Studio album by the Lemonheads
- Released: June 1987 (original LP) 1992 (extended CD reissue, with several bonus tracks)
- Genres: Melodic hardcore, punk rock
- Labels: Taang! Records World Service Records (original release) Dojo Records (first 1995 reissue) Essential Records (second 1995 reissue) Fire Records (2013 reissue) Au Go Go Records Funhouse Records
- Producer: Tom Hamilton

The Lemonheads chronology
|  | Hate Your Friends (1987) | Creator (1988) |

= Hate Your Friends =

Hate Your Friends is the debut album by the American alternative rock band the Lemonheads. Produced and released on Boston-based indie label Taang Records and licensed for simultaneous release to several other labels worldwide, the album showcases the band's early sound and punk roots. Hate Your Friends is also one of only three albums to feature the Lemonheads' original lineup with Evan Dando, Ben Deily and Jesse Peretz.

Professional ratings
Review scores
| Source | Rating |
| AllMusic | Star Half star |
| Spin Alternative Record Guide | 6/10 |

==Recording and release==

The album's track listing has varied from format-to-format and is culled from a few different recording sessions. The seven songs on side one of the 1987 LP show the band as a four-piece outfit, with Doug Trachten playing drums freeing up Dando and Deily to both man their guitars and switch off on lead vocals while Peretz played bass. The six songs on side two were recorded before Trachten joined the band back when Dando and Deily traded duties on guitar and drums. The cassette version contained seven bonus tracks: the three tacked onto the start of side one were taken from the band's previous EP, Laughing All the Way to the Cleaners and the four added to the end of side two were previously unreleased and were also pre-Trachten.

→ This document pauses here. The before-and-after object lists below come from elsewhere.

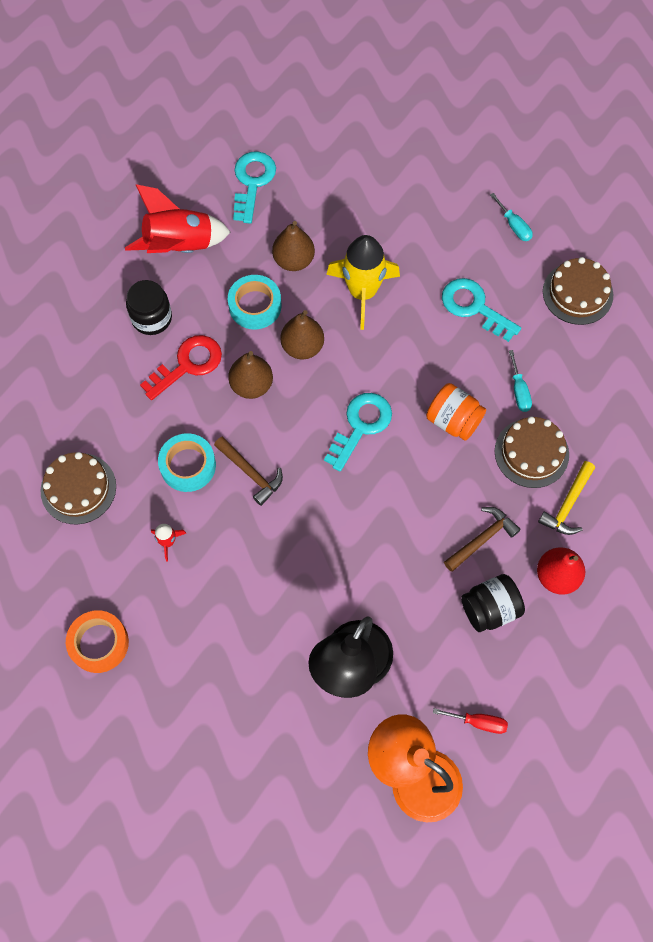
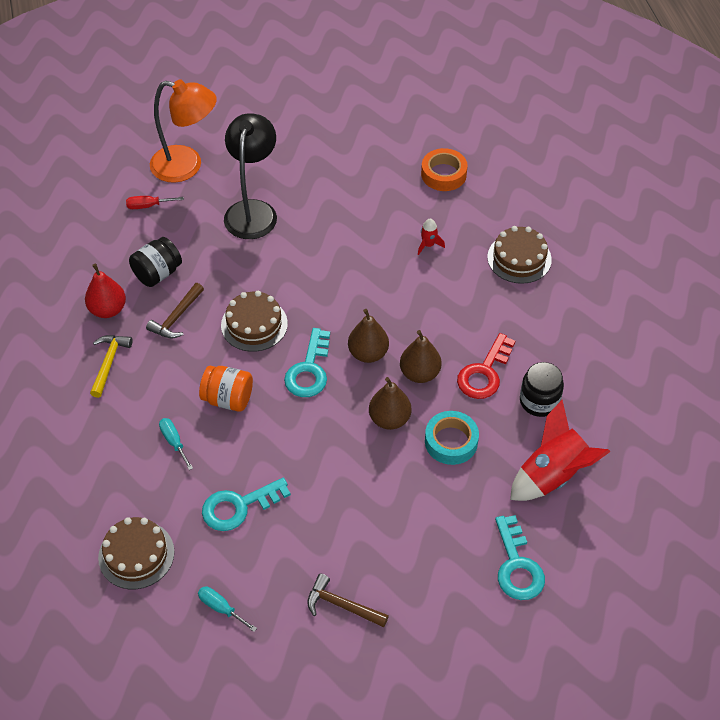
camera: 160 degrees right, 15 degrees down
(188, 465) = (441, 298): turquoise tape -> none
(251, 473) = (387, 308): brown hammer -> brown hammer (342, 605)
(293, 260) = (435, 496): brown pear -> brown pear (368, 353)
(362, 292) = (354, 487): yellow rocket -> none
(474, 307) = (239, 507): turquoise key -> turquoise key turned 135 degrees clockwise
(531, 453) = (150, 393): brown cake -> brown cake (254, 324)

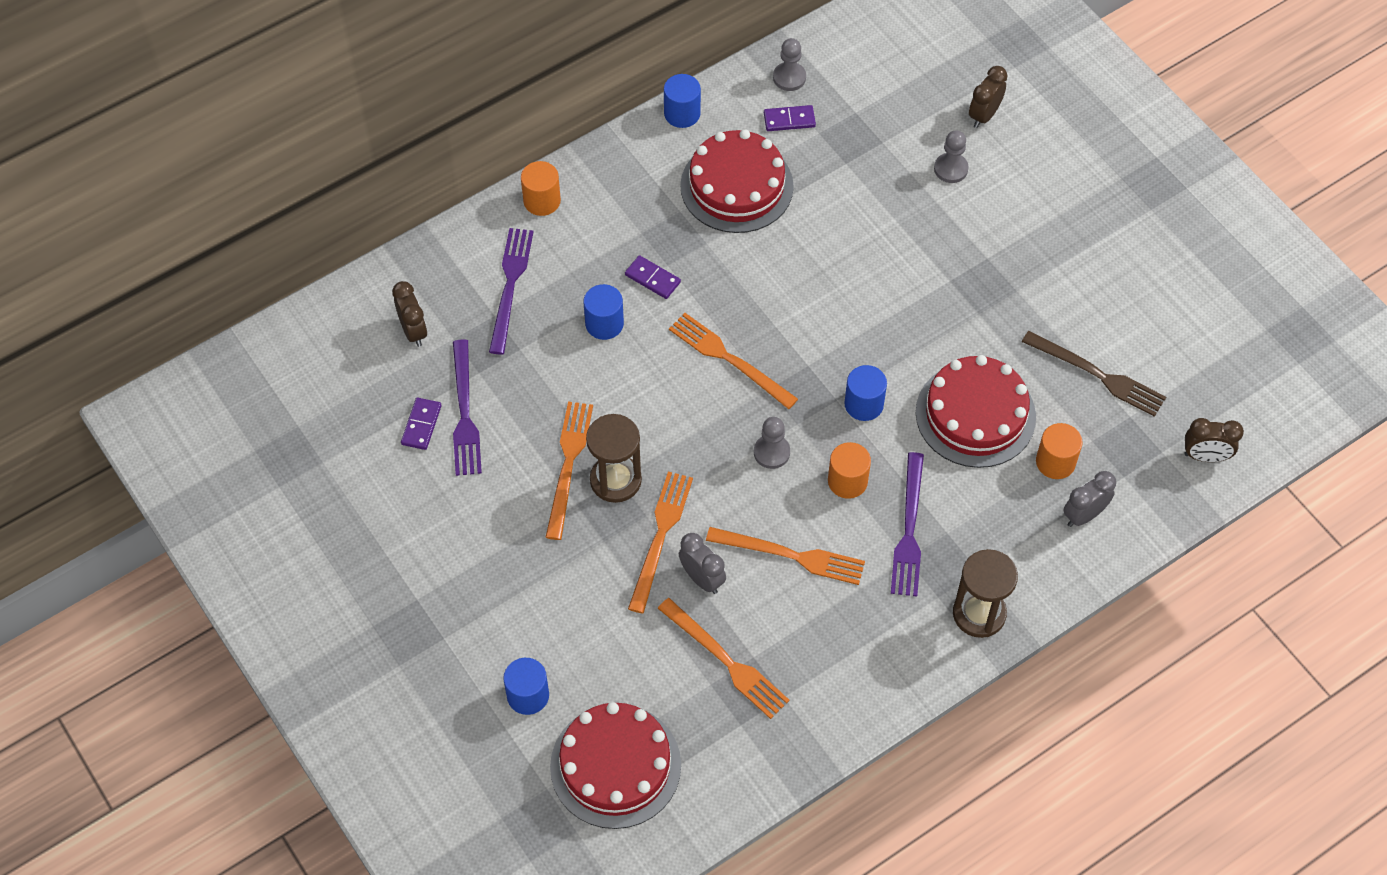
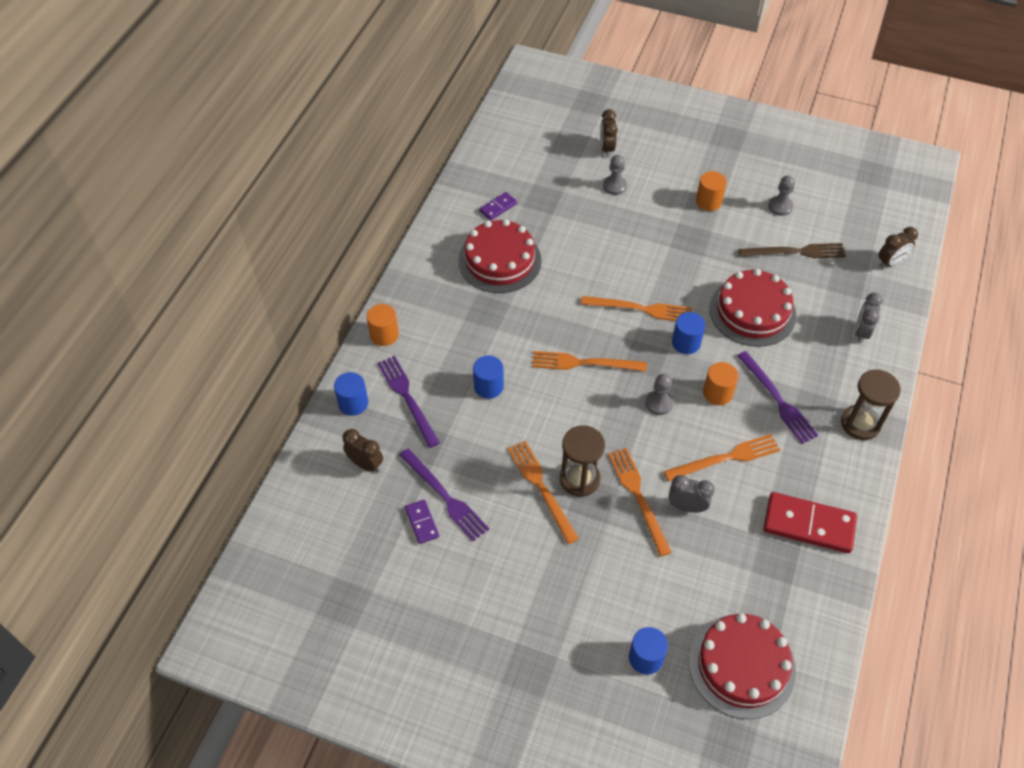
camera: 35 degrees left, 5 degrees down
(652, 278) = (495, 342): purple domino -> none
(682, 113) = (430, 237): blue cylinder -> blue cylinder (353, 403)
(726, 661) = (747, 549): orange fork -> orange fork (640, 309)
(789, 77) = (477, 184): grey pawn -> grey pawn (780, 206)
(816, 679) = (808, 524): none -> red domino
(1055, 462) = (819, 312): orange cylinder -> orange cylinder (708, 201)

With the 1988 release of the Lemonheads' second album, Creator, Taang launched the group's debut CD as Create Your Friends containing the 13 tracks from the LP version of Hate Your Friends and the 13 tracks from the original Creator LP.. When Taang reissued both albums in 1992 as individual discs, the CD version of Hate Your Friends followed the 20-track sequence of the cassette.

==Cover songs==

On the album's vinyl version of the album, Ben Deily sings the American hymn "Amazing Grace", which goes uncredited on the album as "traditional," although it is widely known to have been written by John Newton. The cassette/CD bonus track "I Am a Rabbit" is originally by early New Zealand punk band Proud Scum.

== Track listing==
Songs written by band member indicated.

===Vinyl LP===
- Side one
1. "Don't Wanna" (Dando)
2. "3-9-4" (Deily)
3. "Nothing True" (Dando)
4. "Second Chance" (Deily)
5. "Sneakyville" (Dando)
6. "Amazing Grace" (Traditional; arranged by Dando, Deily and Peretz)
7. "Belt" (Dando)
- Side two
8. "Hate Your Friends" (Dando)
9. "Don't Tell Yourself" (Dando)
10. "Uhhh" (Deily)
11. "Fed Up" (Dando)
12. "Rat Velvet" (Dando, Peretz, Deily)
13. "So I Fucked Up..." (Deily)

These 13 tracks appeared in this order as the first half of the band's Create Your Friends CD in 1988.

===Cassette===
- Side A
1. "Glad I Don't Know" (Dando)
2. "I Like to" (Dando)
3. "Rabbit" (Proud Scum cover)
4. "Don't Wanna" (Dando)
5. "3-9-4" (Deily)
6. "Nothing True" (Dando)
7. "Second Chance" (Deily)
8. "Sneakyville" (Dando)
9. "Amazing Grace" (Traditional; arranged by Dando, Deily and Peretz)
10. "Belt" (Dando)
- Side B
11. "Hate Your Friends" (Dando)
12. "Don't Tell Yourself" (Dando)
13. "Uhhh" (Deily)
14. "Fed Up" (Dando)
15. "Rat Velvet" (Dando, Peretz, Deily)
16. "So I Fucked Up..." (Deily)
17. "Ever" (Deily)
18. "Sad Girl" (Dando)
19. "Buried Alive" (Deily)
20. "Gotta Stop" (Dando)

Tracks A1–3 and B6 taken from Laughing All The Way To The Cleaners 1986 EP. B8 appeared on the compilation LP Crawling From Within.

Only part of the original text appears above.